I’d give Jim Levie a call. He’s had a lot of experienced fighting electrical gremlins. Have a notepad by the phone.


#3

Sounds like the symptoms I had and eventually traced it to my kill switch; a longacre non-removable “key” type. Switch was about 4 years old.

After I stumbled on it, a new switch immediately solved the cutout.

Mine also would sometimes refuse to start. The car would turn over, coil had power, but no spark. Other times, it would start fine but cutout randomly. I did a quick test at VIR by putting both low-tension leads onto the same terminal for a session. It was no longer a proper kill-switch of course, but it did eliminate the cutout and told me that was the problem.


#4

Mike, replace the kill switch and get the best (Longacre gets my vote…for now. Although Chuck had problems with his…) that you can find.

No, I didn’t watch the video.The total power failure tells the story. Been there , done that.

RP


#5

Thanks guys. The killswitch is brand new…so i’m guessing there is a continuity problem surrounding the kill switch. I had the same problem as chuck did with the car not staring and that was the reason for replacing the switch. I appreciate guys I think you pushed me in the right direction. Sounds like I need to play around with the killswitch some more.


#6

Two electrical issues I’ve had in the past on my car which both caused intermittent starting issues (no running problems though fortunately for me… unfortunately for my competitors) were:

  1. Cheater push button ignition switch (Longacre). Replaced, everything worked great. This sucked because it caused completely sporadic starting issues with no way of troubleshooting (once I got the test light, car would start) and no pattern (hot, cold, full charge battery, etc).

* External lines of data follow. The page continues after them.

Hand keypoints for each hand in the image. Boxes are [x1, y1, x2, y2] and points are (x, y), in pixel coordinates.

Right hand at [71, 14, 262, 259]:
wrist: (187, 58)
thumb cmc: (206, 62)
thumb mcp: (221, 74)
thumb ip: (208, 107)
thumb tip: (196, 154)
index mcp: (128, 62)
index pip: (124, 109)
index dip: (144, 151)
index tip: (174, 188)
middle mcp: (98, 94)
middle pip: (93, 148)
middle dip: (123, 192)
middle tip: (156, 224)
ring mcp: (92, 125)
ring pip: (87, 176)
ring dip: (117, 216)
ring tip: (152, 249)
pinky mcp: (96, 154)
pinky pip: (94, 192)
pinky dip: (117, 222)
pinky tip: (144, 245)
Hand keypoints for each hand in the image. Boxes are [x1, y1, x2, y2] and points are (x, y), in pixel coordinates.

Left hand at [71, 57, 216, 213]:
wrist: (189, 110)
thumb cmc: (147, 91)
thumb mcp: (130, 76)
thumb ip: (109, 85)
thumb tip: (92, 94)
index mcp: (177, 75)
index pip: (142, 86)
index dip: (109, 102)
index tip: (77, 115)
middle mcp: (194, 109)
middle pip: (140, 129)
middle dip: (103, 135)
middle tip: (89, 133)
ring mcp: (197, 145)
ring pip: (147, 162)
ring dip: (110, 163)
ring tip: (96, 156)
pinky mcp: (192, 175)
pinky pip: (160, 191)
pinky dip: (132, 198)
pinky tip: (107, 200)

  2. Electrical cable running from the battery to the junction block. On my car, there were two lines from the factory (one fat and one skinny). Removed the skinny one, jumped it all together at the junction block, everything then worked fine.


#7

for others starting out, using the skinny wire and the big wire together is the easiest way to wire a kill switch. Search for threads about this.

The car cranking without catching is a symptom of the skinny wire being interrupted somewhere.
bruce

TheRedBaron wrote:

[quote]

  1. Electrical cable running from the battery to the junction block. On my car, there were two lines from the factory (one fat and one skinny). Removed the skinny one, jumped it all together at the junction block, everything then worked fine.[/quote]

#8

I had a similar problem with my car. After replacing a whole list of parts I figured it out on the grid at Cal Speedway when my car refused to start. It was my main relay. The cheapest, simplest part I never thought to look at. My car would cut out at high rpms and sometimes refuse to start after the session on the track. I think the heat in the engine compartment after a session would heat up the relay and then would not work. May not be your problem but may help others looking for electrical problems.


#9

I had the same problem on Saturday and it turned out to be a bad plug wire. I got lucky finding that one quickly and was fine on Sunday.